**EXERCISE DATA**
# # # #

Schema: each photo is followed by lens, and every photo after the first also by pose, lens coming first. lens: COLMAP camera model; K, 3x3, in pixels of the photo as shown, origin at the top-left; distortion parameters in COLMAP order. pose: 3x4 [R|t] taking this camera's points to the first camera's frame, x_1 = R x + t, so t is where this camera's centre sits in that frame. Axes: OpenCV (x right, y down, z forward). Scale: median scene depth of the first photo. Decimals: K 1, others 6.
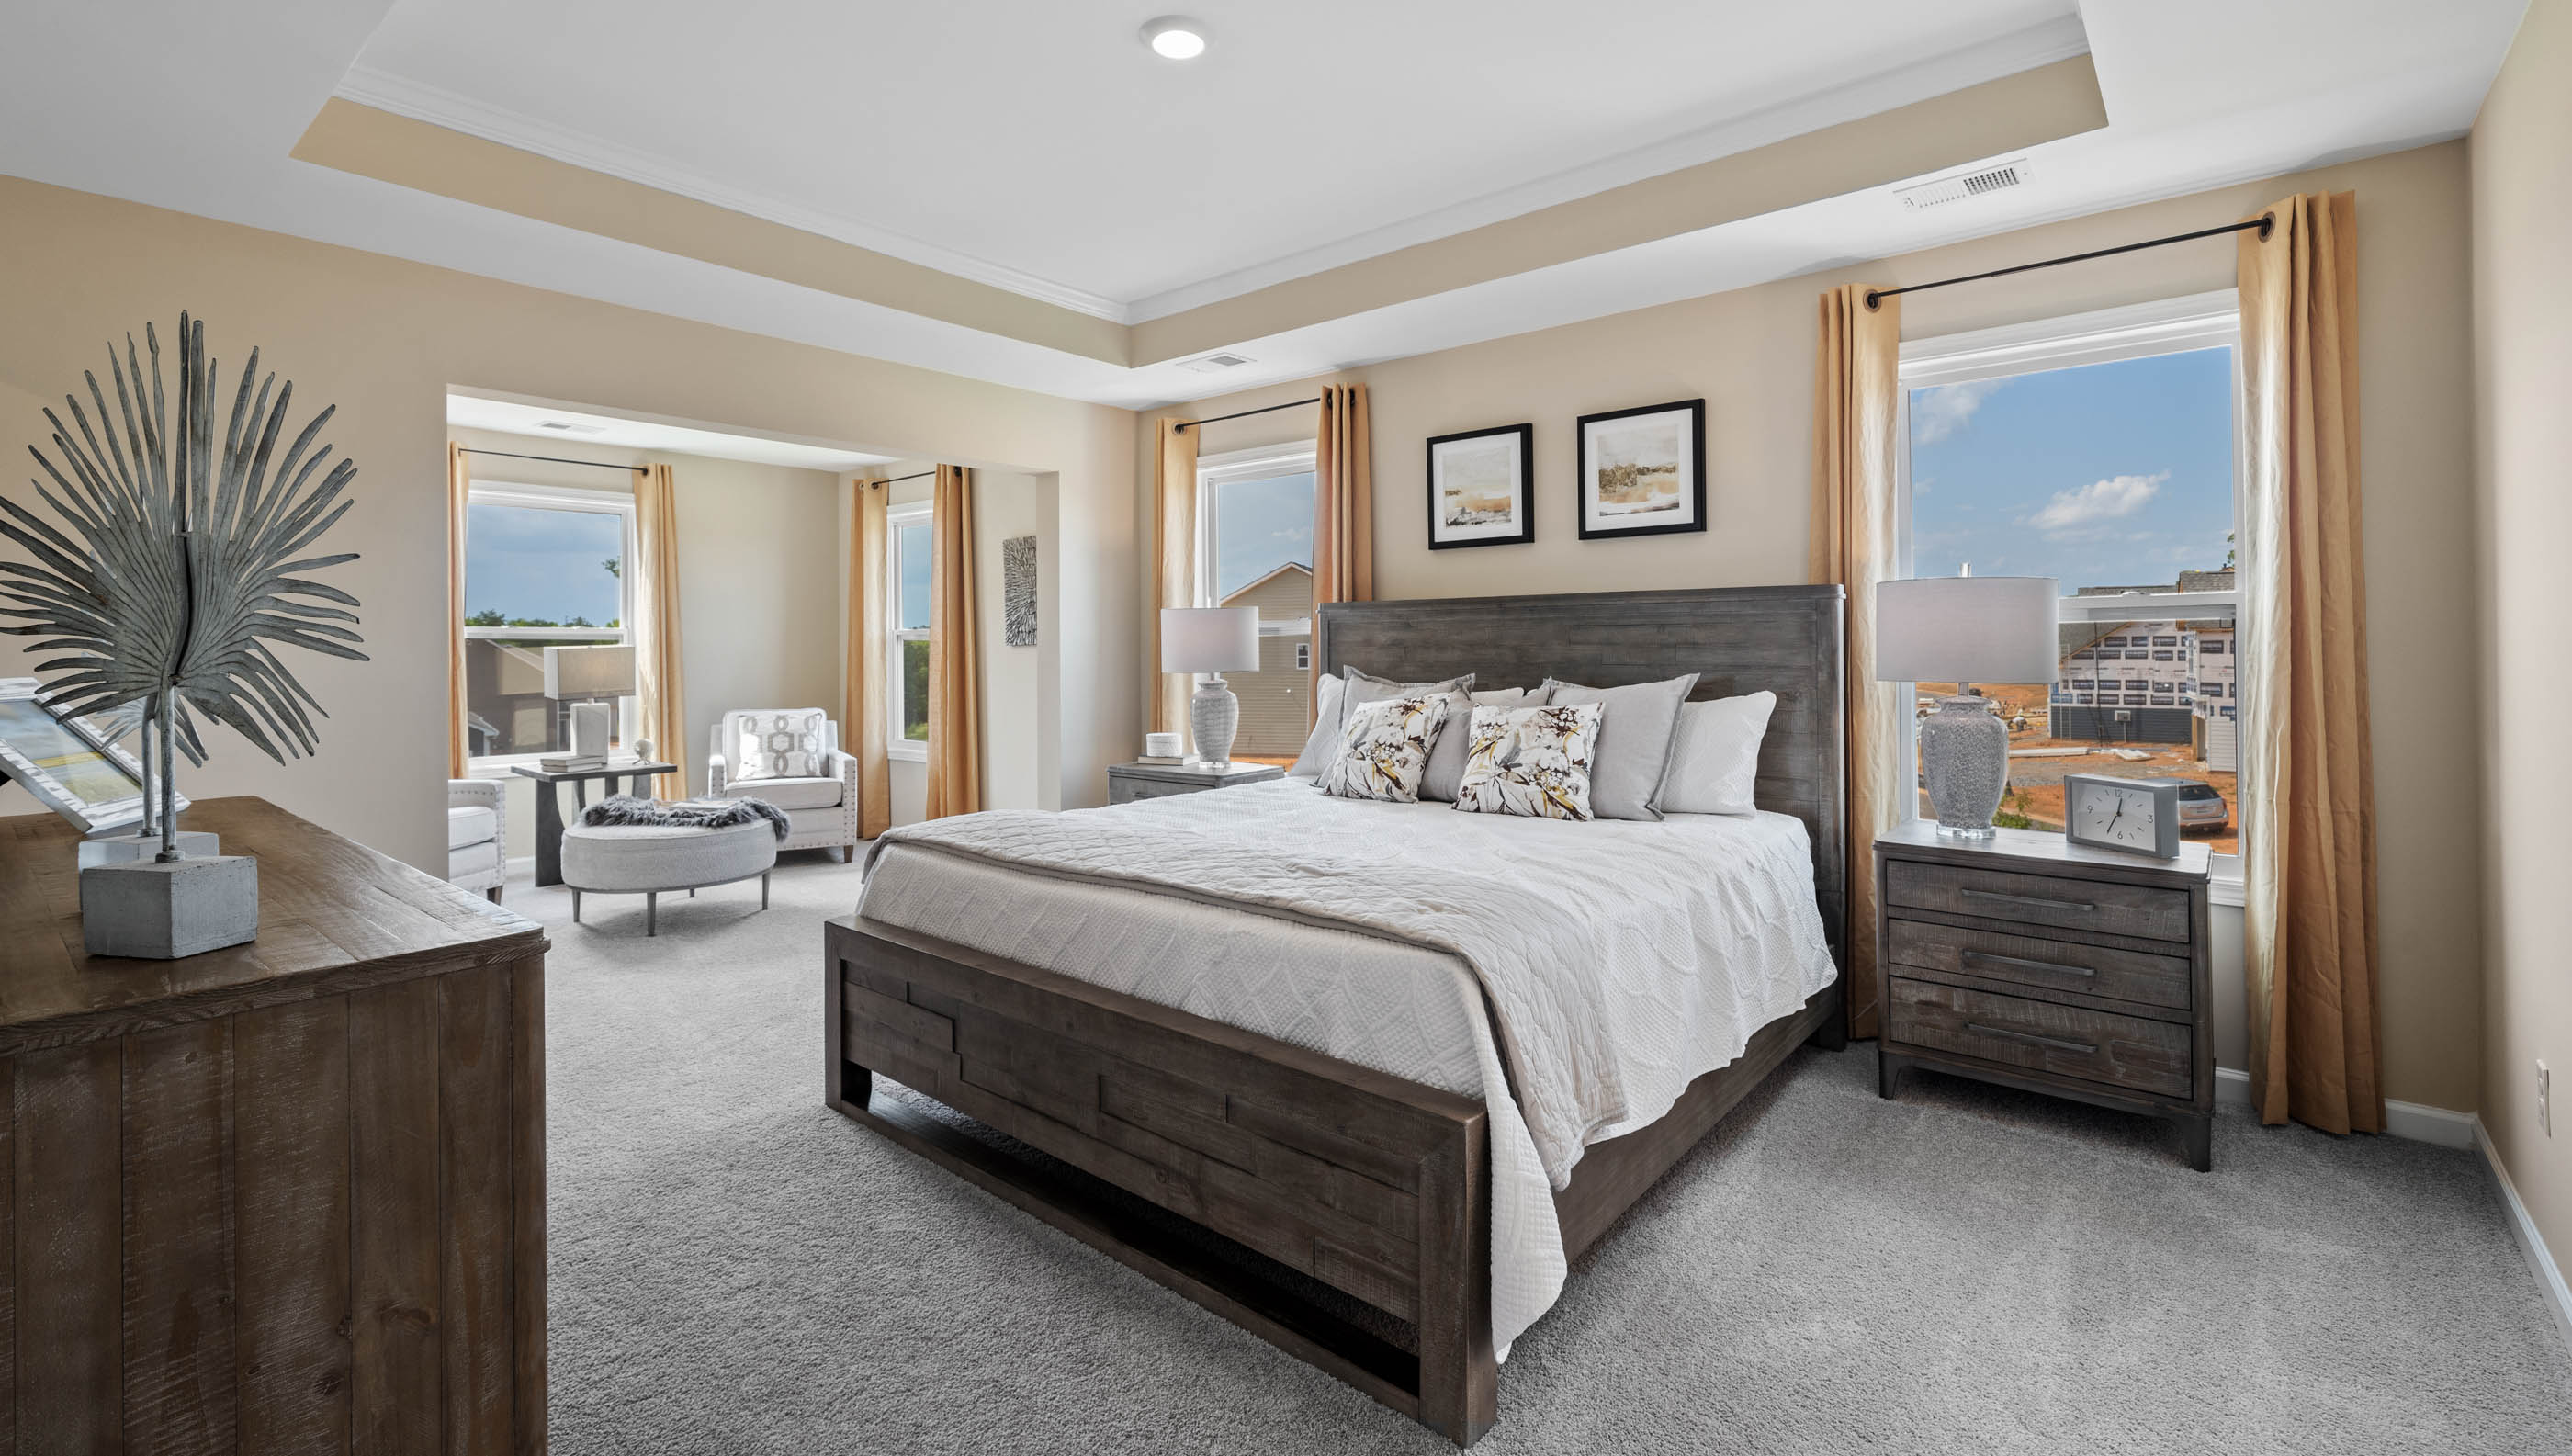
lens RADIAL K [[1105.3, 0, 1284.1], [0, 1105.3, 635.1], [0, 0, 1]] dist [-0.010794, -0.000159]
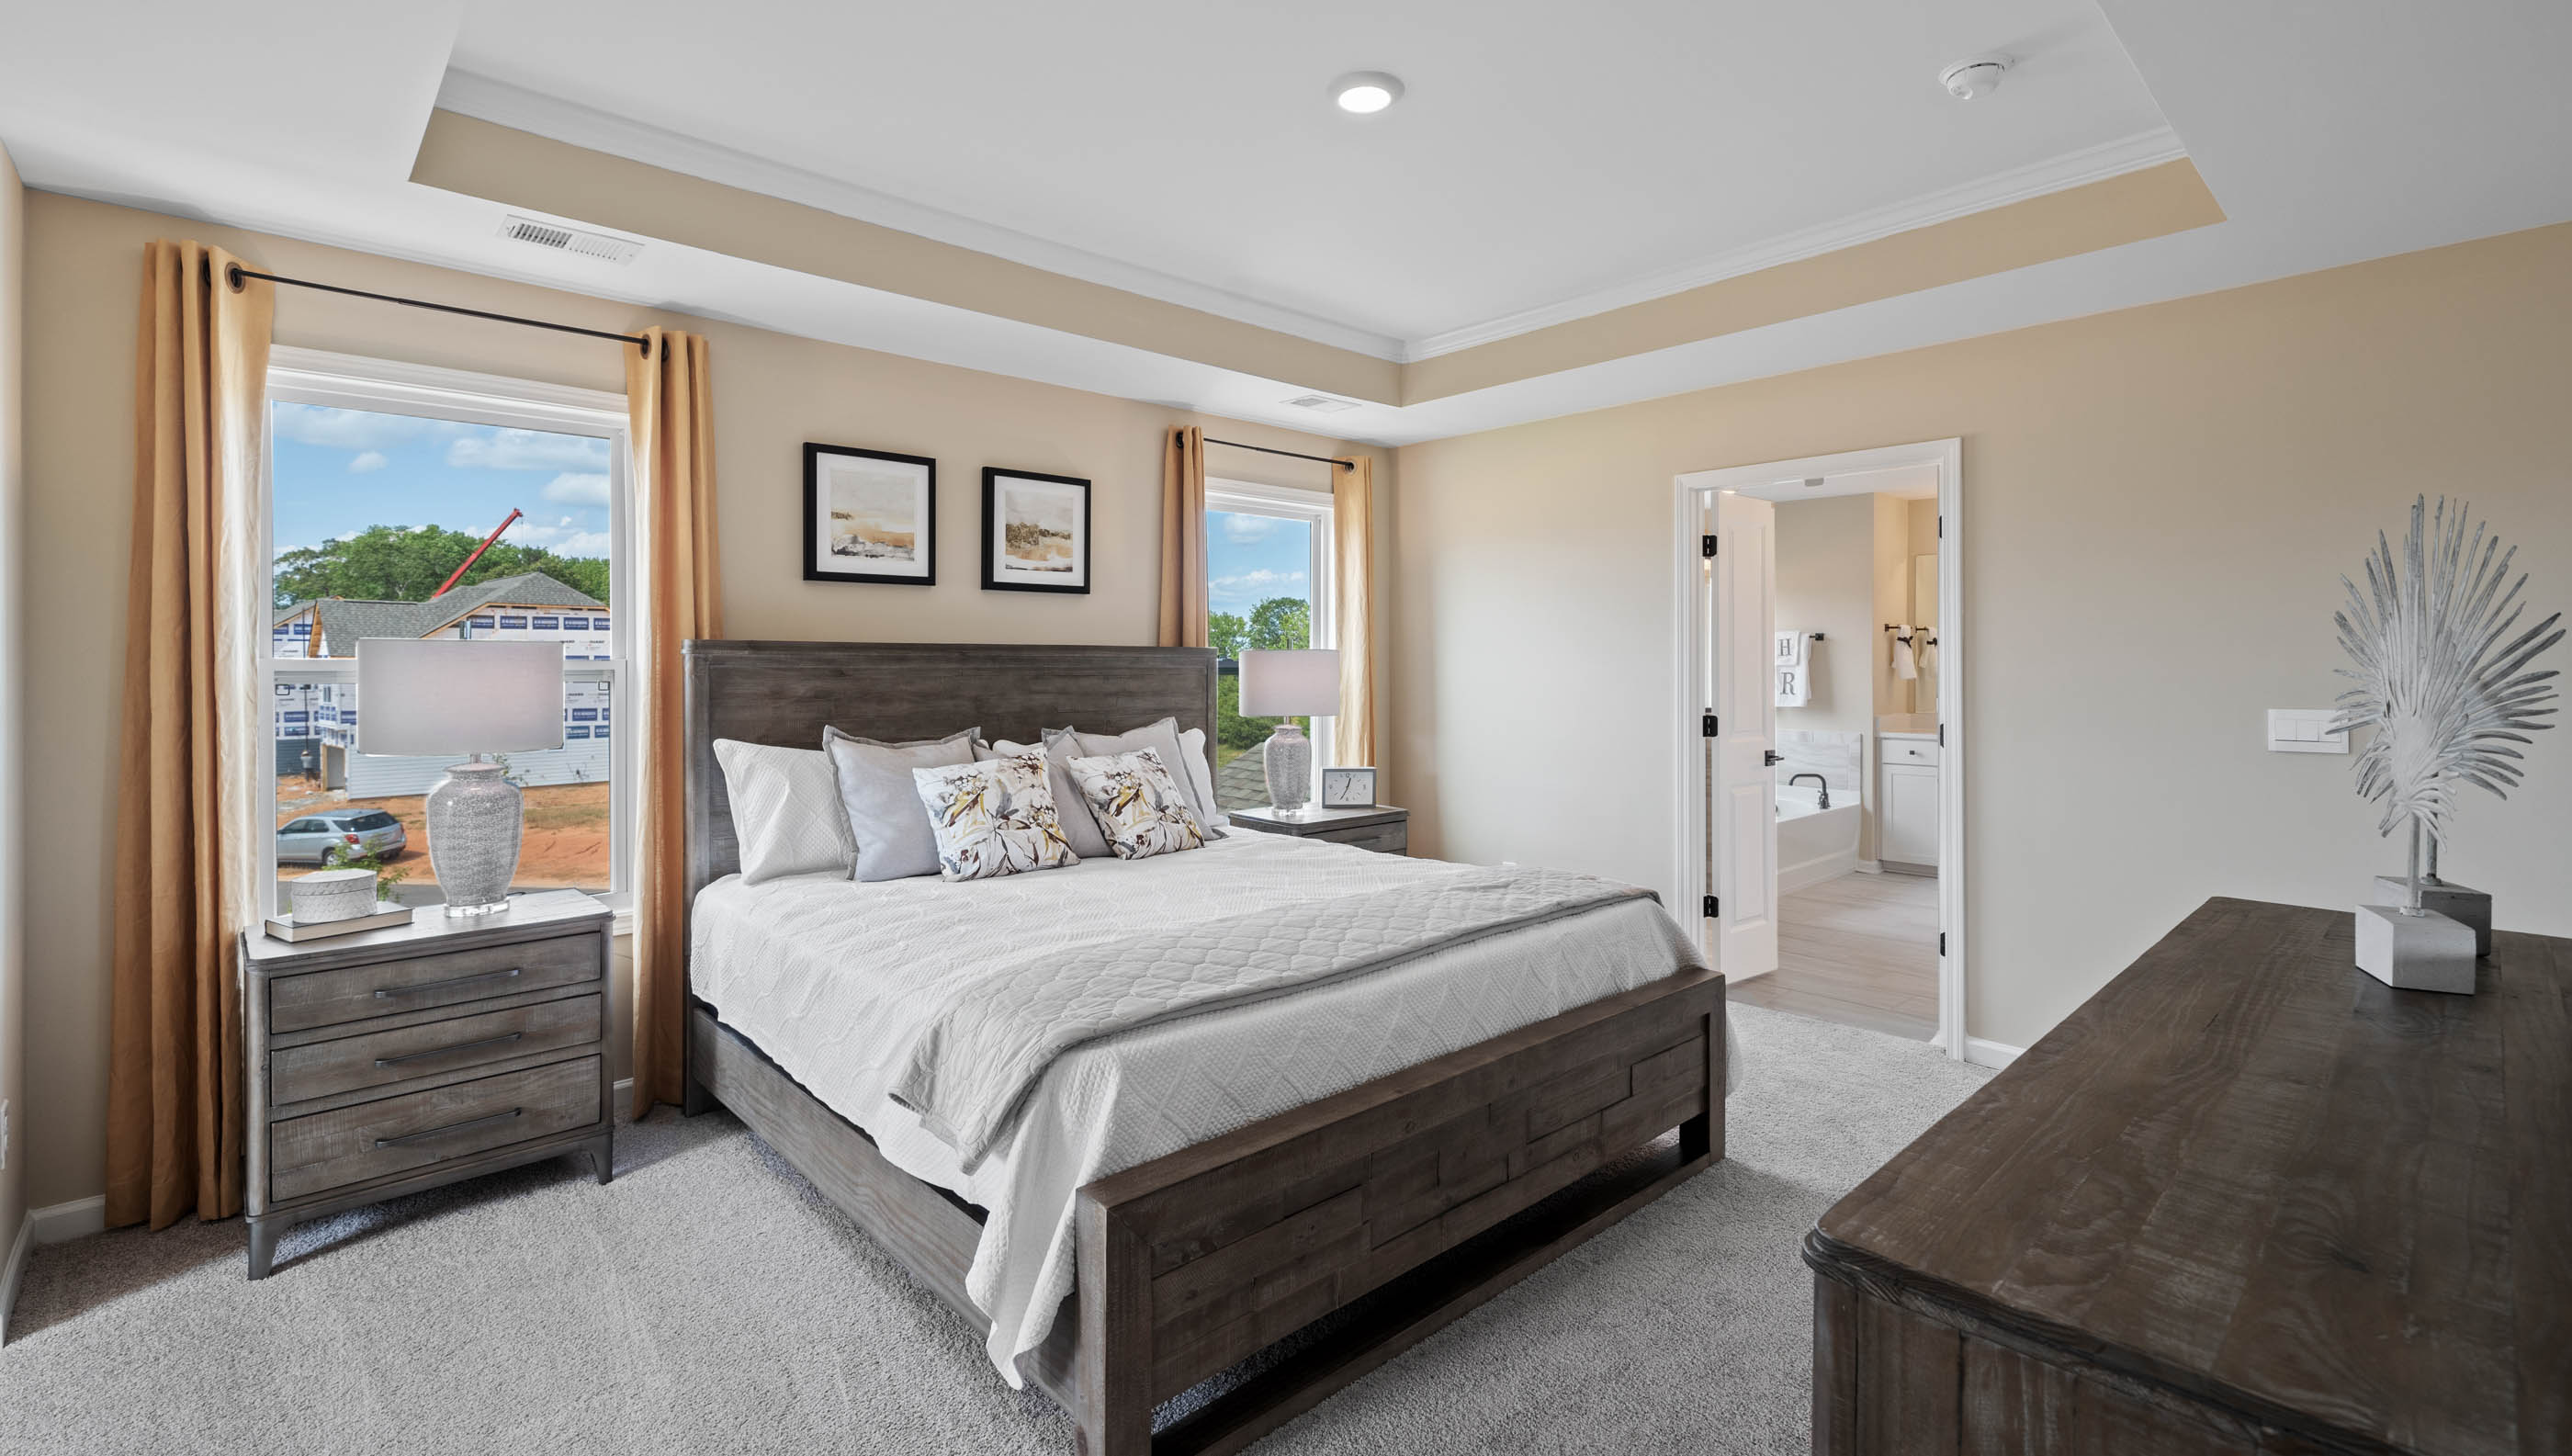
lens RADIAL K [[1146.9, 0, 1254.6], [0, 1146.9, 638.9], [0, 0, 1]] dist [-0.001601, -0.000384]
pose [[0.135029, 0.028338, 0.990436, -0.744967], [-0.011166, 0.999571, -0.027077, -0.015825], [-0.990779, -0.007403, 0.135288, 0.627429]]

# # # #

**TASK INSTRUCTIONS**
Give back every line of the material exactly as written, but not the pictures.

**SOLUTION FOR THIS TASK**
Schema: each photo is followed by lens, and every photo after the first also by pose, lens coming first. lens: COLMAP camera model; K, 3x3, in pixels of the photo as shown, origin at the top-left; distortion parameters in COLMAP order. pose: 3x4 [R|t] taking this camera's points to the first camera's frame, x_1 = R x + t, so t is where this camera's centre sits in that frame. Axes: OpenCV (x right, y down, z forward). Scale: median scene depth of the first photo. Decimals: K 1, others 6.
lens RADIAL K [[1105.3, 0, 1284.1], [0, 1105.3, 635.1], [0, 0, 1]] dist [-0.010794, -0.000159]
lens RADIAL K [[1146.9, 0, 1254.6], [0, 1146.9, 638.9], [0, 0, 1]] dist [-0.001601, -0.000384]
pose [[0.135029, 0.028338, 0.990436, -0.744967], [-0.011166, 0.999571, -0.027077, -0.015825], [-0.990779, -0.007403, 0.135288, 0.627429]]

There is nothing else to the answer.